★★★★/★★★★★
Ansa es soltera y vive en Helsinki. Trabaja con un contrato de cero horas en un supermercado, abasteciendo los estantes; luego clasifica el plástico reciclable. Una noche se encuentra accidentalmente con el igualmente solitario trabajador Holappa, un alcohólico. Contra todo pronóstico y malentendidos, intentan construir una relación. Como resultado, Holappa logra controlar su adicción al alcohol.
Deslumbra, en Fallen Leaves, la manera en que Aki Kaurismäki perfila su poética reduciéndola a lo esencial. Y es que, en su “madurez” como cineasta, el finlandés huye de lo que habitualmente entendemos como tal: no hay aquí una complejización de su estilema, ni un intento de reinventarse a sí mismo como autor llevando fondo y forma al paroxismo. Al contrario: Kaurismäki logra en Fallen Leaves una de sus obras más redondas precisamente al liberarla de todo corsé y huir de toda trampa, apostando por la narración más pulcra, desnuda y cristalina que sea posible imaginar.
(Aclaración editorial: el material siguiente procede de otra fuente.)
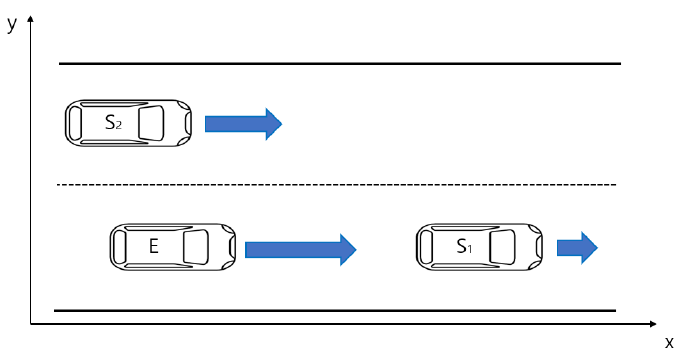
Figure 1. Autonomous driving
En las imágenes de Kaurismäki continúa, claro está, resonando el pensamiento fílmico de Robert Bresson; aquellas ideas que el director de Pickpocket puso por escrito en sus Notas sobre el cinematógrafo. La apuesta por una economía narrativa decididamente austera; la reducción al mínimo de la expresividad de los intérpretes –los ‘modelos’, que diría el francés–; la dilatación de los tempos, reforzada con el perfecto contrapunto de un montaje radicalmente elíptico –“no corras tras la poesía, ella solo penetra por las junturas”, en palabras de Bresson–; la utilización de colores primarios y el uso irreal de la iluminación; la concepción de las imágenes –planos fijos en su mayoría, cercenadores del espacio en retazos a la manera de las piezas de un puzzle– como partes de un todo que únicamente mediante su ligazón sintáctica adquieren verdadero poder y valor.
Si Fallen Leaves es una de las más grandes películas de este año es porque, desde la más absoluta honestidad -no solo de su fondo, sino también (y especialmente) de su forma-, pelea a la contra de su tiempo: en un mundo deshumanizado y profundamente enfermo, asolado por la guerra y narcotizado por la búsqueda de constantes -y falsamente nuevos- estímulos, Kaurismäki arremete contra la frivolidad apostando por un lirismo auténtico, contenido, alejado de la prefabricación y la lágrima fácil. El resultado es una hermosa obra de arte.